Financial Strategies by Generation (for Young, Middle Aged, and Older Adults)

The following post comes from the Military Saves Blog. Follow them on Twitter and Facebook.

by Military Families Learning Network

Service members, military retirees, and their families  cross a variety of ages and life stages, but saving for retirement should be a priority no matter what your stage of life.

Below is a description of recommended financial strategies for military families in three different age groups:

Young Adults (18-39)

  • Make compound interest work for you by putting time on your side. If you save $50 a week from age 22 to 65, you’ll have almost $1 million, assuming an 8% average annual return. To learn about investing, visit the Cooperative Extension investing home study course, Investing for Your Future, at www.investing.rutgers.edu.
  • Don’t live beyond your means using credit. Not only will you owe a lot of interest, but you’ll tie up money that could otherwise be invested for future financial goals. Compound interest is your enemy if you make minimum payments on credit cards. A $5,000 balance on an 18% APR credit card will take 16 years to repay with minimum payments and you’ll pay $4,567 in interest charges, which is almost twice as much as you borrowed.
  • Keep adjusting your finances as life events occur. For example, enroll in the Thrift Savings Plan (TSP) retirement savings plan when you start working and buy life insurance when you have dependents. Build and maintain an emergency fund of at least three months’ expenses for unforeseen events.

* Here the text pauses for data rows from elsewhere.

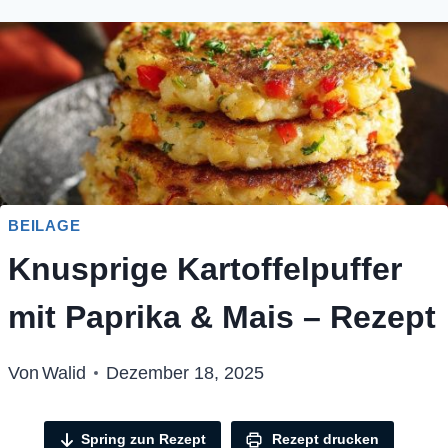
BEILAGE
Knusprige Kartoffelpuffer
mit Paprika & Mais – Rezept
Von
Walid
Dezember 18, 2025
Spring zun Rezept
Rezept drucken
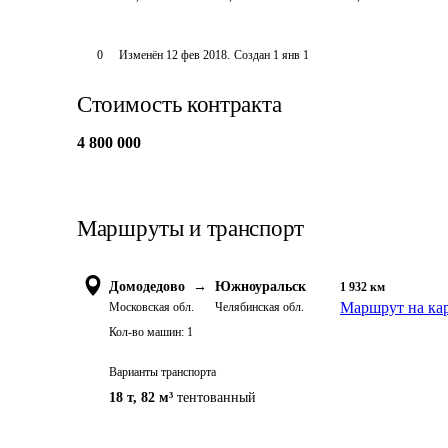
0
Изменён
12 фев 2018
.
Создан
1 янв 1
Стоимость контракта
4 800 000
Маршруты и транспорт
Домодедово
→
Южноуральск
1 932
км
Маршрут на ка
Московская обл.
Челябинская обл.
Кол-во машин:
1
Варианты транспорта
18 т
,
82 м³
тентованный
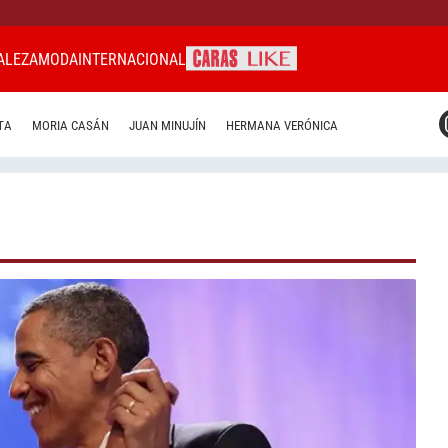
ALEZA
MODA
INTERNACIONAL
CARAS MIAMI
TA
MORIA CASÁN
JUAN MINUJÍN
HERMANA VERÓNICA
CARAS BRASIL
CARAS URUGUAY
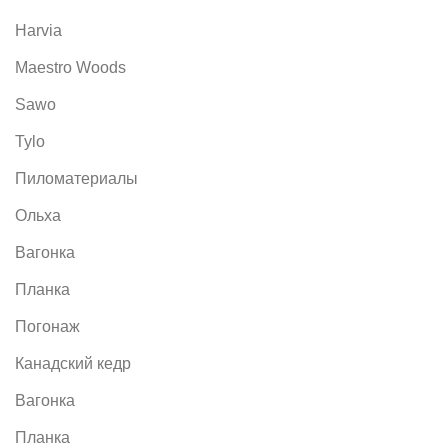
Harvia
Maestro Woods
Sawo
Tylo
Пиломатериалы
Ольха
Вагонка
Планка
Погонаж
Канадский кедр
Вагонка
Планка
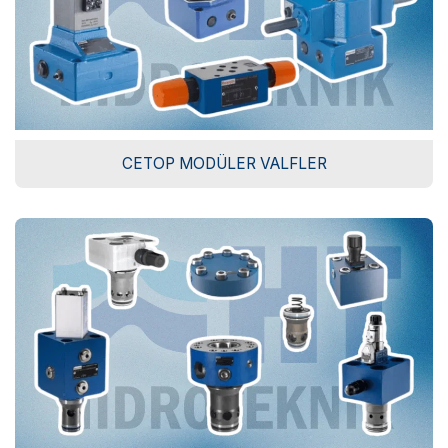
CETOP MODÜLER VALFLER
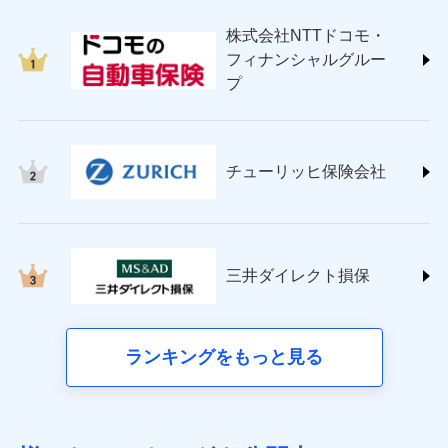
japan.co.jp/)
株式会社NTTドコモ・
ＳＯＭＰＯダイレクト損害保険株式会社
フィナンシャルグルー
(https://www.sompo-direct.co.jp/)
プ
チューリッヒ保険会社 (https://www.zurich.co.jp/)
東京海上日動火災保険株式会社
(https://www.tokiomarine-nichido.co.jp/)
日新火災海上保険株式会社
チューリッヒ保険会社
(https://www.nisshinfire.co.jp/)
ペット＆ファミリー損害保険株式会社
(https://www.petfamilyins.co.jp/)
三井住友海上火災保険株式会社 (https://www.ms-
ins.com/)
三井ダイレクト損保
三井ダイレクト損害保険株式会社
(https://www.mitsui-direct.co.jp/)
■生命保険
ランキングをもっと見る
アクサ生命保険株式会社（https://www.axa.co.jp/）
SBI生命保険株式会社（https://www.sbilife.co.jp/）
FWD生命保険株式会社（https://www.fwdlife.co.jp/）
ソニー生命保険株式会社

Middle Aged Adults (40-54)

  • Continue to make compound interest work for you, especially if you’re making up for lost time. If you save $200 a week from age 45 to age 65, you’ll accumulate about $510,000 assuming an 8% average annual return. For additional “catch-up” strategies, see  these tips for late savers.
  • Ramp up your college and retirement savings by decreasing household expenses. Take advantage of catch-up contributions available to persons age 50+ for individual retirement accounts (IRAs) and the Thrift Savings Plan.
  • Keep adjusting your finances as life events occur. For example, if you have not yet written a will, living will, and/or durable power of attorney, do so now. Review your life insurance needs and beneficiary designations periodically and plan to pay off your mortgage before retirement.

Age 55 and Older

  • Upon leaving paid employment, create a “retirement paycheck” with withdrawals from invested assets. Many experts advise withdrawing no more than 4% to 4.5% of assets annually to insure that you will not outlive your money. This amount should then be adjusted annually for inflation. Example: someone with $300,000 of savings would withdraw $12,000 (4% of $300,000) in year one and $12,360 (12,000 + $12,000 x 3% inflation rate) in year two, etc.  Keep some stock in your investment portfolio throughout retirement to hedge inflation.
  • Take required minimum distributions (RMDs) from retirement savings from tax-deferred retirement savings plans beginning at age 70 ½. For additional information about RMDs, see the Rutgers Cooperative Extension Web site http://njaes.rutgers.edu/money/ira-table.asp.
  • Keep adjusting your finances as life events occur. For example, begin making plans to transfer untitled personal property to heirs and consider the purchase of long-term care insurance. Get help from professional advisors (e.g., financial planner and estate planning attorney) as needed.

Saving for retirement can be challenging at any stage of life, but by aligning your actions with your retirement strategy, you can become a successful Saver and look forward to a secure retirement. Set a goal. Make a plan. Save automatically.